%%
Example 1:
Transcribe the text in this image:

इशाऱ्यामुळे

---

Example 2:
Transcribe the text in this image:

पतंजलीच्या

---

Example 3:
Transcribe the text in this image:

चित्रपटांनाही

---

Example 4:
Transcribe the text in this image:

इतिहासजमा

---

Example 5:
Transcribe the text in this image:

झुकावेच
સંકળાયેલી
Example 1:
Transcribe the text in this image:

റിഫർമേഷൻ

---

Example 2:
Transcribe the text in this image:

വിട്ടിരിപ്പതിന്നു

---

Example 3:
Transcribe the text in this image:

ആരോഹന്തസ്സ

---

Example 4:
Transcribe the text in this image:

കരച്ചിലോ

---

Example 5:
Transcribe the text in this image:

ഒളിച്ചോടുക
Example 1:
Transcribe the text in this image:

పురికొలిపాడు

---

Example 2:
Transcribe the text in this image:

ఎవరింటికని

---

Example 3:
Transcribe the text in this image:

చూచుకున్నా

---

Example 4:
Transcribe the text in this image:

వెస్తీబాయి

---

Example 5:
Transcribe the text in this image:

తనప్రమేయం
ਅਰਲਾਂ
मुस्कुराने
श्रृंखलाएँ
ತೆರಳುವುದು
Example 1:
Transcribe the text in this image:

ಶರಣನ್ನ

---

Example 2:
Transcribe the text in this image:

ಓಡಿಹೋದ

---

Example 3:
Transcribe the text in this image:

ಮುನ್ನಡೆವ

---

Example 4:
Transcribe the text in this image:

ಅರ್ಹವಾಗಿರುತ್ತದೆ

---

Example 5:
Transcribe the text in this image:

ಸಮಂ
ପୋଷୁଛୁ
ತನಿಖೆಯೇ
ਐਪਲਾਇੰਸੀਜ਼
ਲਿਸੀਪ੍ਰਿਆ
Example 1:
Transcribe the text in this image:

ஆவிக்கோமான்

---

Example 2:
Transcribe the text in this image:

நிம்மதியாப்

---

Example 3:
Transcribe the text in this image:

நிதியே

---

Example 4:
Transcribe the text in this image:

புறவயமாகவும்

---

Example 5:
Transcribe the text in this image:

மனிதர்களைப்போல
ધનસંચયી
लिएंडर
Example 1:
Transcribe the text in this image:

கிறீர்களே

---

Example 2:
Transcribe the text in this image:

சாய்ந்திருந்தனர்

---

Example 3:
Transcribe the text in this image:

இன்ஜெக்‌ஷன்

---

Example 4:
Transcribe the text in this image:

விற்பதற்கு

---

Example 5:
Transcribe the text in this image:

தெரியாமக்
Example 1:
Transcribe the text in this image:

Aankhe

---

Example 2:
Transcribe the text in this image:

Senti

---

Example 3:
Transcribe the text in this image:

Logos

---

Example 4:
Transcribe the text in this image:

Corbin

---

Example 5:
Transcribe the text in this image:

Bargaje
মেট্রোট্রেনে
%%
→ YOUR GOAL:
Set down all of the entries again, keeping every line exactly as it is.

→ YOUR RESPONSE:
Example 1:
Transcribe the text in this image:

इशाऱ्यामुळे

---

Example 2:
Transcribe the text in this image:

पतंजलीच्या

---

Example 3:
Transcribe the text in this image:

चित्रपटांनाही

---

Example 4:
Transcribe the text in this image:

इतिहासजमा

---

Example 5:
Transcribe the text in this image:

झुकावेच
સંકળાયેલી
Example 1:
Transcribe the text in this image:

റിഫർമേഷൻ

---

Example 2:
Transcribe the text in this image:

വിട്ടിരിപ്പതിന്നു

---

Example 3:
Transcribe the text in this image:

ആരോഹന്തസ്സ

---

Example 4:
Transcribe the text in this image:

കരച്ചിലോ

---

Example 5:
Transcribe the text in this image:

ഒളിച്ചോടുക
Example 1:
Transcribe the text in this image:

పురికొలిపాడు

---

Example 2:
Transcribe the text in this image:

ఎవరింటికని

---

Example 3:
Transcribe the text in this image:

చూచుకున్నా

---

Example 4:
Transcribe the text in this image:

వెస్తీబాయి

---

Example 5:
Transcribe the text in this image:

తనప్రమేయం
ਅਰਲਾਂ
मुस्कुराने
श्रृंखलाएँ
ತೆರಳುವುದು
Example 1:
Transcribe the text in this image:

ಶರಣನ್ನ

---

Example 2:
Transcribe the text in this image:

ಓಡಿಹೋದ

---

Example 3:
Transcribe the text in this image:

ಮುನ್ನಡೆವ

---

Example 4:
Transcribe the text in this image:

ಅರ್ಹವಾಗಿರುತ್ತದೆ

---

Example 5:
Transcribe the text in this image:

ಸಮಂ
ପୋଷୁଛୁ
ತನಿಖೆಯೇ
ਐਪਲਾਇੰਸੀਜ਼
ਲਿਸੀਪ੍ਰਿਆ
Example 1:
Transcribe the text in this image:

ஆவிக்கோமான்

---

Example 2:
Transcribe the text in this image:

நிம்மதியாப்

---

Example 3:
Transcribe the text in this image:

நிதியே

---

Example 4:
Transcribe the text in this image:

புறவயமாகவும்

---

Example 5:
Transcribe the text in this image:

மனிதர்களைப்போல
ધનસંચયી
लिएंडर
Example 1:
Transcribe the text in this image:

கிறீர்களே

---

Example 2:
Transcribe the text in this image:

சாய்ந்திருந்தனர்

---

Example 3:
Transcribe the text in this image:

இன்ஜெக்‌ஷன்

---

Example 4:
Transcribe the text in this image:

விற்பதற்கு

---

Example 5:
Transcribe the text in this image:

தெரியாமக்
Example 1:
Transcribe the text in this image:

Aankhe

---

Example 2:
Transcribe the text in this image:

Senti

---

Example 3:
Transcribe the text in this image:

Logos

---

Example 4:
Transcribe the text in this image:

Corbin

---

Example 5:
Transcribe the text in this image:

Bargaje
মেট্রোট্রেনে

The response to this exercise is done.